Is Koepka on Course to Lift the Claret Jug?

Brooks Koepka is on top of the world after becoming the first repeat U.S. Open champion since Curtis Strange in 1989. He claimed his first ever major at Erin Hills last year and he successfully defended the title with a nerveless display at Shinnecock Hills this month. He is the only man to win multiple majors in the past three years, and he should be surging with confidence ahead of the The Open Championship in July.

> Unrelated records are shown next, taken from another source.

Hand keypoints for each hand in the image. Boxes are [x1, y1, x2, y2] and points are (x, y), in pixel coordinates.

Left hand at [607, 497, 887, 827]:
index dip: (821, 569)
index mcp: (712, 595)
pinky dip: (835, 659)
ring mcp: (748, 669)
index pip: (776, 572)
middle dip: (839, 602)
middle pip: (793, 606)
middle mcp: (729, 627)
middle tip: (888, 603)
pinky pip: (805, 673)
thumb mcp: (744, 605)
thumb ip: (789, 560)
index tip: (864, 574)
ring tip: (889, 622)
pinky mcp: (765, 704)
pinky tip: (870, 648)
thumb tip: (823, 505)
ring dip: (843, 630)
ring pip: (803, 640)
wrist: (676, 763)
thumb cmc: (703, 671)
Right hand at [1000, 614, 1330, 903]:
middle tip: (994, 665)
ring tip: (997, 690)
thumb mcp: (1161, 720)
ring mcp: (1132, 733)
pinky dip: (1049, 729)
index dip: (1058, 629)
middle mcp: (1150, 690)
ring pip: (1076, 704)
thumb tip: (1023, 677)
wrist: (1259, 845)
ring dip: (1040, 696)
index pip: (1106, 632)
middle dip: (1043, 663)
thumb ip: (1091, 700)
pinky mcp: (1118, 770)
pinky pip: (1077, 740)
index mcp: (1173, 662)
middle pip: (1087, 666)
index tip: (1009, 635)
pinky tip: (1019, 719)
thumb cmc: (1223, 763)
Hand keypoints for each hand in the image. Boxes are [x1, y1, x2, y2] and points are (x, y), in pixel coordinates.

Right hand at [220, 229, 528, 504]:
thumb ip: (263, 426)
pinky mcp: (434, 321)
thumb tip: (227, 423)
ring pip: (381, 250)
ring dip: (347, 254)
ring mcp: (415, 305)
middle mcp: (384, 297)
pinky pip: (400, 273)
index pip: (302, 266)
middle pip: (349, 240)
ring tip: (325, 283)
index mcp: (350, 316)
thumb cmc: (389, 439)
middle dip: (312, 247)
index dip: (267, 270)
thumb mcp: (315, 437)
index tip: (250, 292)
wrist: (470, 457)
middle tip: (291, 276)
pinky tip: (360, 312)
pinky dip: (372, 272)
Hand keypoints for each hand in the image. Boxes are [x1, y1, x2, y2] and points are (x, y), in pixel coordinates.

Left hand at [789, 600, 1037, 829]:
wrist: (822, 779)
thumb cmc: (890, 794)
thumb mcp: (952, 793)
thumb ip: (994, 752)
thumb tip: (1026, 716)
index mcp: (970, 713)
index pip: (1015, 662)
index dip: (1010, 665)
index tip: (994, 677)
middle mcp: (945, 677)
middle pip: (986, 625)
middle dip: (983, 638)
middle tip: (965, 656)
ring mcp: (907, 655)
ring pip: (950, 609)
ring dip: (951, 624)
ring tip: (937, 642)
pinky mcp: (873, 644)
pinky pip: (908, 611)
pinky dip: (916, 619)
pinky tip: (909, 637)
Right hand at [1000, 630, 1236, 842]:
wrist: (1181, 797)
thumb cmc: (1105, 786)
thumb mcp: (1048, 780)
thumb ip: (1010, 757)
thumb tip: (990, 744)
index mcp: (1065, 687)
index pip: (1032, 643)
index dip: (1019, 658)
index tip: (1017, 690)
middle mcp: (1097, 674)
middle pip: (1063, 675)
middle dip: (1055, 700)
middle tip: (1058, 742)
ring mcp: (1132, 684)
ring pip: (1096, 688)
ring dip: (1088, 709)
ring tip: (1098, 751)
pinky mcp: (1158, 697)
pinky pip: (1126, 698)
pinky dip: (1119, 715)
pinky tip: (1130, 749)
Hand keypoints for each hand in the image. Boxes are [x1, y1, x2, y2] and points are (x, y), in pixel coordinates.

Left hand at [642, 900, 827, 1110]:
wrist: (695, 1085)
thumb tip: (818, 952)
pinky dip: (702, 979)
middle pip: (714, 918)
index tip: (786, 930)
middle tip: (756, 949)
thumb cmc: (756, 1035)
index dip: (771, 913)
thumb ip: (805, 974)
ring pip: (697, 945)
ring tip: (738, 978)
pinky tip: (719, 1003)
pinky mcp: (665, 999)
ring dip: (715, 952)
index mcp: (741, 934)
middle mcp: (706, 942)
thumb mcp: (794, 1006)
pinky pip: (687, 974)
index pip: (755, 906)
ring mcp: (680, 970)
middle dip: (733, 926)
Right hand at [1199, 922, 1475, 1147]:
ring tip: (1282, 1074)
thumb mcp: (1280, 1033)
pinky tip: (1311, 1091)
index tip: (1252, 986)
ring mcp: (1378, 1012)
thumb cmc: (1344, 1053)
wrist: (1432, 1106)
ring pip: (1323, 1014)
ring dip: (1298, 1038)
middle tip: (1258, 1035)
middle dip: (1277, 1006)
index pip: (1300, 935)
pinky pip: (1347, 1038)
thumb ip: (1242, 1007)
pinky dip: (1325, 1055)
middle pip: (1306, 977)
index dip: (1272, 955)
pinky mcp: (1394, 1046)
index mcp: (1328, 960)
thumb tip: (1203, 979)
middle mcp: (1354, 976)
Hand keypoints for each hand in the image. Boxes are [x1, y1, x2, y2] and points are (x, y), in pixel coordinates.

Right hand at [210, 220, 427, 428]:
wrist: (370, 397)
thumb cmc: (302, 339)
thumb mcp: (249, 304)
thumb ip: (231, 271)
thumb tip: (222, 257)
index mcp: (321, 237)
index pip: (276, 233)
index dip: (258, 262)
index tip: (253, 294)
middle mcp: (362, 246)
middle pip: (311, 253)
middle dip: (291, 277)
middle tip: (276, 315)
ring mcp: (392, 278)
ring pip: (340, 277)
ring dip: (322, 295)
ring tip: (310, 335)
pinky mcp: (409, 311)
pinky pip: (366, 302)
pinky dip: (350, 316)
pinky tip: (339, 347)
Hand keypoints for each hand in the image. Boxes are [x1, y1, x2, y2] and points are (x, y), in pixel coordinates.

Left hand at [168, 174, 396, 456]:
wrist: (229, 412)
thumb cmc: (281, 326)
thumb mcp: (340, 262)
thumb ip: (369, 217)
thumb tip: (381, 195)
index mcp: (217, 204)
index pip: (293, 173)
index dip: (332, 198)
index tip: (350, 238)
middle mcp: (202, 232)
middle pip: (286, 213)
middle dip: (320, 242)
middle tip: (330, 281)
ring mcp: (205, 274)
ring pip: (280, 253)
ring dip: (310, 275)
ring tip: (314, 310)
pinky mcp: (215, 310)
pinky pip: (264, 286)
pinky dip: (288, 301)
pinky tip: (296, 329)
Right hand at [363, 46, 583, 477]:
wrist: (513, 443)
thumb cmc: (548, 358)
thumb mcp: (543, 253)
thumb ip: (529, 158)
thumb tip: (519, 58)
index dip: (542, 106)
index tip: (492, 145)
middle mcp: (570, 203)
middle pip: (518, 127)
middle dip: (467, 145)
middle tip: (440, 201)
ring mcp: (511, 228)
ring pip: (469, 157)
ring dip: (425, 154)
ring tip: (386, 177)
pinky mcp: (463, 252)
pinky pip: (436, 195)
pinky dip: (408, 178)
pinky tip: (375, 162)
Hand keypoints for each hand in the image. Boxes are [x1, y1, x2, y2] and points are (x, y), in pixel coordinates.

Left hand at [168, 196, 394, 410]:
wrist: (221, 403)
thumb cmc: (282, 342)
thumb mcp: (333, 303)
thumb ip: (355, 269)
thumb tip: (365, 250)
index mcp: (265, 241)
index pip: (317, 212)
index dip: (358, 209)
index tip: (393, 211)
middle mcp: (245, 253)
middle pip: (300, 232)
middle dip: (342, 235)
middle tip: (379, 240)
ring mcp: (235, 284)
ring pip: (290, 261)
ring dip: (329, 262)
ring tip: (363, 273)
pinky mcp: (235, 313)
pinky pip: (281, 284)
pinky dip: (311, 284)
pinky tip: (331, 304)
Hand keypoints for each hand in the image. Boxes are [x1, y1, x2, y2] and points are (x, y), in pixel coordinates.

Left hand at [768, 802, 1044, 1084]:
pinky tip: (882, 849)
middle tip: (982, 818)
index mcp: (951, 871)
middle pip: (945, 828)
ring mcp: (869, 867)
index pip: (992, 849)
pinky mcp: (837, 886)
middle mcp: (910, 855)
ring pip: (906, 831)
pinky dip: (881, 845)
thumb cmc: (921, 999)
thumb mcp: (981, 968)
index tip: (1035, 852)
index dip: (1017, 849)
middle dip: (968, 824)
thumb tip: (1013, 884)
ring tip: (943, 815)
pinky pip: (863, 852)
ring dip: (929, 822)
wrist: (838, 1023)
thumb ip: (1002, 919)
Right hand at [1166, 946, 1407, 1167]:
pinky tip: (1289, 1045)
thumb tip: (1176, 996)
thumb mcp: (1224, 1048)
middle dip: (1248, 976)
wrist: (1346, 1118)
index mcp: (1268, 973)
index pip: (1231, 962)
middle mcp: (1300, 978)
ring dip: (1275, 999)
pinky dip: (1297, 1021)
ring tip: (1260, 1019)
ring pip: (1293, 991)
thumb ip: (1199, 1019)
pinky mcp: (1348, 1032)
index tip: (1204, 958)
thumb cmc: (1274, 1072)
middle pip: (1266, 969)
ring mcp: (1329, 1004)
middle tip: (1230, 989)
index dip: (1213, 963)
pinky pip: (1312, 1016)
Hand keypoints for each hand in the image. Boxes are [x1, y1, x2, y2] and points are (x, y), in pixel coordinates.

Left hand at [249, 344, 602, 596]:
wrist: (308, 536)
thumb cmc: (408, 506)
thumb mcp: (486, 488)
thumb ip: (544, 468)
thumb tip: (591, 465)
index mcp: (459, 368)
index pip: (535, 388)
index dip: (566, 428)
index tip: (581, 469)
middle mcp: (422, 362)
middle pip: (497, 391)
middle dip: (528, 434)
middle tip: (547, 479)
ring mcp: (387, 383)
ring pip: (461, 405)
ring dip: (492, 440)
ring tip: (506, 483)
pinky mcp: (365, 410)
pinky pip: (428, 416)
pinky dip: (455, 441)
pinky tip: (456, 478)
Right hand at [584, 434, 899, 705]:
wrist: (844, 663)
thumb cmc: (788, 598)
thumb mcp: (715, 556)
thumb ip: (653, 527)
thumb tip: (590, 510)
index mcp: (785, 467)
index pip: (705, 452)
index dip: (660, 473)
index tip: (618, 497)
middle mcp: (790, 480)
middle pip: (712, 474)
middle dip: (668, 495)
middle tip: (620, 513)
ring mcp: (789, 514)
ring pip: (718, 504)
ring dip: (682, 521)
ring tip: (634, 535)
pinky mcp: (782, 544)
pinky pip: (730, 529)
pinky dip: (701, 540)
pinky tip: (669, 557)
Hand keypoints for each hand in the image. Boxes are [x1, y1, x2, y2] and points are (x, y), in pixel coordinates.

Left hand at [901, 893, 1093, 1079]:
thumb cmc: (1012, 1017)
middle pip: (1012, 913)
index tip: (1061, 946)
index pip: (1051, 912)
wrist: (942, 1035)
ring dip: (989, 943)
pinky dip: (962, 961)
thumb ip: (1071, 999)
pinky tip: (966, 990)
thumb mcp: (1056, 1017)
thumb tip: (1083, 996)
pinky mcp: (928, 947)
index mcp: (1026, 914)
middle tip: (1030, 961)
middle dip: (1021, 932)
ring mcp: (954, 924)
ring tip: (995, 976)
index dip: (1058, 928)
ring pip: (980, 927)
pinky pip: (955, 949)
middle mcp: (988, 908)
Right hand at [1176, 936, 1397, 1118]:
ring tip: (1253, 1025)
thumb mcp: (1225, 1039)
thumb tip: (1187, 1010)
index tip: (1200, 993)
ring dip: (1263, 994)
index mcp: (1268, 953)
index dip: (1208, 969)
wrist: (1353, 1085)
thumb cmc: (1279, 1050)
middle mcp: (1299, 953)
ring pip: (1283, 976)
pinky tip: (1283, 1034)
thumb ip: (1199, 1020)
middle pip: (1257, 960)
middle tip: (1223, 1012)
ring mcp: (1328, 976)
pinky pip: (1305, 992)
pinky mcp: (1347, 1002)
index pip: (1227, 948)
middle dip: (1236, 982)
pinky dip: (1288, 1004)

Koepka has the world's best record on links golf courses since the start of 2014, so it should not have surprised anyone to see him thrive at Shinnecock Hills. The notoriously tough New York State venue feels like a Scottish links course, due to the fescue rough, the tricky ocean breezes, the lack of trees, and the short grass around the greens. It embarrassed several of the world's finest golfers: Jordan Spieth, Rory McIlroy, Tiger Woods, Jason Day, Sergio Garcia, Jon Rahm, and Bubba Watson all missed the cut.

But Koepka thrives in challenging conditions and he was a model of calm while those around him lost their heads. Amid wailing winds, dried out greens, and treacherous rough, many players howled in frustration and Phil Mickelson was forced into apologizing for his immaturity. But Koepka just rolled with the punches, displaying impressive mental fortitude to achieve consistency in the face of adversity. He was rewarded with another famous victory, finishing a shot clear of a resurgent Tommy Fleetwood and two ahead of world No. 1 Dustin Johnson.

"He's just a real strong mental guy," said Rickie Elliot, Koepka's long-time caddie. "He's unflappable. When he hits a bad shot, he never gives me any grief. He gets on with it. I mean, to this day, if we hit one over the back of the green, he'd probably just turn around to me and go, 'well, I hit that quite a bit hard.' Which is unusual for a good athlete or player. He takes a huge responsibility in what he's doing out there."

Koepka should now approach the remainder of the season with confidence to match his unflappability. Attention now shifts across the Atlantic to Scotland for the third major of the year, The Open at Carnoustie. It is set up perfectly for the 28-year-old American to add to his haul of majors. Carnoustie is another of the world's most challenging links courses, due to its thick rough and devilish bunkers. Like Shinnecock Hills, it looks set to frustrate many great golfers, but links specialist Koepka will relish the challenge. He earned his stripes by playing in Europe before he became a star on the PGA Tour, so he should be comfortable in the conditions and he could enjoy tremendous success.

The bookmakers responded to Koepka's U.S. Open victory by slashing the odds on him clinching the claret jug at Carnoustie. He now finds himself rubbing shoulders with Johnson, Spieth, McIlroy, Fleetwood, Justin Rose, Justin Thomas, and Rickie Fowler in the top eight players heading the betting on this tournament in the fixed odds lines and the sports spread betting markets. That is exalted company indeed, and it illustrates how fiercely competitive The Open will be. Throw in Woods, Day, Henrik Stenson, Rahm, Garcia, Hideki Matsuyama, and several more elite players, and you get an idea of just how wide open the field is.

Among that group, Fleetwood stands out. The Englishman is the course record-holder at Carnoustie, he is a links golf specialist and he dazzled at Shinnecock Hills. His 63 on the final day of the U.S. Open equalled the record for the best score ever posted in the tournament's history, an amazing achievement in such treacherous conditions. That should give him plenty of confidence heading into The Open, as should the fact that he has just broken into the top 10 in the world rankings for the first time. He is now approaching the prime of his career, and he will represent a formidable opponent to Koepka.

The unpredictability is what makes golf so thrilling right now, and any of the world's elite players could usurp Koepka at Carnoustie. But he is constantly improving and his mental strength could well give him the edge over his rivals when they all converge on Scotland's east coast on July 19.